Carney's preparations for serving in South America

Thanks for checking out our blog! Here is where we'll chronicle the "learning opportunities" God provides for us as we seek His will in partnering full-time with Christian Veterinary Mission in Bolivia

25 November 2013

As we Americans prepare for our thanksgiving feast, let us reflect a moment.

Luke 14:15 “Blessed is the one who will eat bread in the kingdom of God.”

     “In the kingdom of God” points to the future messianic banquet that the Jews thought would only be for them. Jesus, however, uses the parable of the Great Banquet to teach that the guests that were originally invited will miss the banquet(v.24) and will be replaced instead by “the poor, crippled, blind, and lame” and the outsiders (the Gentiles) found in the “highways and hedges” (vv. 21, 23).

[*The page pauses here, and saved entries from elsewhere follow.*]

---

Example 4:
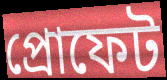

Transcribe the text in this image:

প্রোফেট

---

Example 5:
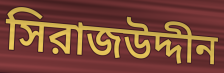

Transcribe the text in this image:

সিরাজউদ্দীন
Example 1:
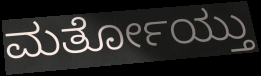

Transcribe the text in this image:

ಮರ್ತೋಯ್ತು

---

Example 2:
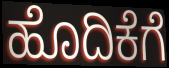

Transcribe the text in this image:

ಹೊದಿಕೆಗೆ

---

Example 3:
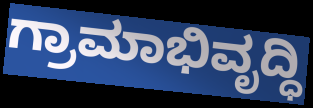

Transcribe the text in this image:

ಗ್ರಾಮಾಭಿವೃದ್ಧಿ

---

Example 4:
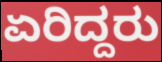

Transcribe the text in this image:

ಏರಿದ್ದರು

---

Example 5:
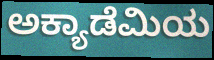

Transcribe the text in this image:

ಅಕ್ಯಾಡೆಮಿಯ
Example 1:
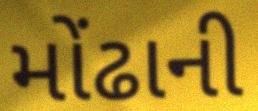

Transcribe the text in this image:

મોંઢાની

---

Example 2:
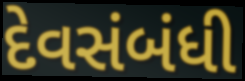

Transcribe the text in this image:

દેવસંબંધી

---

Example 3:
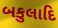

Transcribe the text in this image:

બકુલાદિ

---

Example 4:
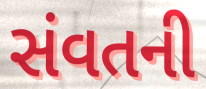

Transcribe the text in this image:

સંવતની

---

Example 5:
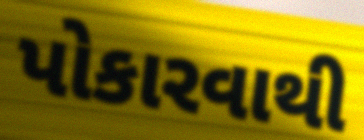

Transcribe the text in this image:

પોકારવાથી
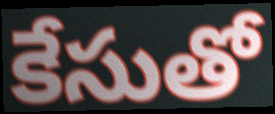
కేసుతో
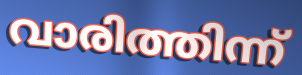
വാരിത്തിന്ന്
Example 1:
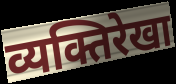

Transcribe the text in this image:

व्यक्तिरेखा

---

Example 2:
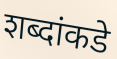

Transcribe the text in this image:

शब्दांकडे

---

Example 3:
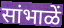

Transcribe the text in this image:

सांभाळें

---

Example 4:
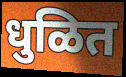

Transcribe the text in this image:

धुळित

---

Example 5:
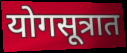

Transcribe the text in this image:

योगसूत्रात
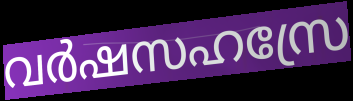
വർഷസഹസ്രേ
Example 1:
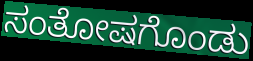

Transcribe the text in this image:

ಸಂತೋಷಗೊಂಡು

     I think of this parable more this time of year than the rest of the year, I must admit, and probably not the way Jesus meant. We come together during the holiday season to sit down with our family and close friends to symbolically give thanks for what we have in the form of an elaborate dinner. But what about those other people around us?

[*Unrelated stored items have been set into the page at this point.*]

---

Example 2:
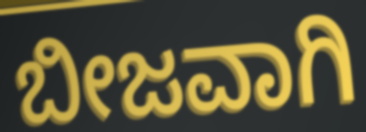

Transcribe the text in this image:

ಬೀಜವಾಗಿ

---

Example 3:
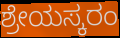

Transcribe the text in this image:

ಶ್ರೇಯಸ್ಕರಂ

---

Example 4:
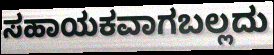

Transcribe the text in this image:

ಸಹಾಯಕವಾಗಬಲ್ಲದು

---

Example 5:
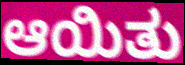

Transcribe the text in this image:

ಆಯಿತು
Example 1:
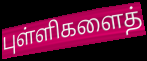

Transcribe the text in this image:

புள்ளிகளைத்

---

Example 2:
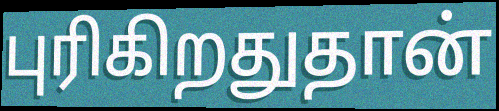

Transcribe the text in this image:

புரிகிறதுதான்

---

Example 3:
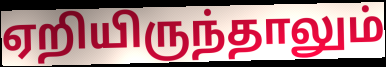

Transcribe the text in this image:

ஏறியிருந்தாலும்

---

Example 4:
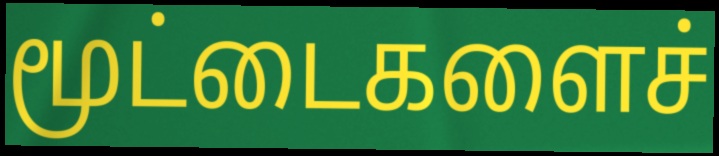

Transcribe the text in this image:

மூட்டைகளைச்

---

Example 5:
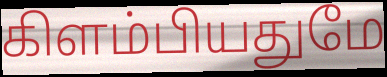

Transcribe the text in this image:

கிளம்பியதுமே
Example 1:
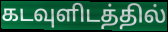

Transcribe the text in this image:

கடவுளிடத்தில்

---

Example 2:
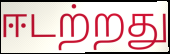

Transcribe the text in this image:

ஈடற்றது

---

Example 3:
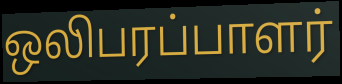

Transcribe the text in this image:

ஒலிபரப்பாளர்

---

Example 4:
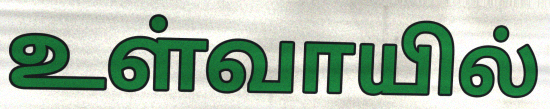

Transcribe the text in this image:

உள்வாயில்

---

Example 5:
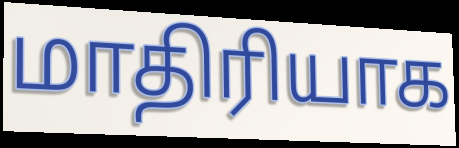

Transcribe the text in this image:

     Christian community at the table also signifies our obligation to one another as part of God’s family. The Lord’s Prayer teaches us to pray for “our daily bread”; it’s OUR daily bread that we eat, not an individual thing. We share our bread, just as we share the bread of the covenant we have with Jesus in Communion. It is in the sharing of our bread that binds us together, not only with our physical bodies, but binds us believers together in Spirit.

     The one bread that is given to us (Christ) unites us in a firm covenant!  Now no one must be hungry as long as the others have bread, and whoever breaks the community of our bodily life also breaks our community of the Spirit. Both our physical and Spiritual communities are linked together...

     So, why not invite others that may not have anywhere else to go? The college student that can’t travel home or the immigrant family that just moved to the area, or a homeless or less fortunate person in your earthly community. After all, there is only one community, one body, and one kingdom of God!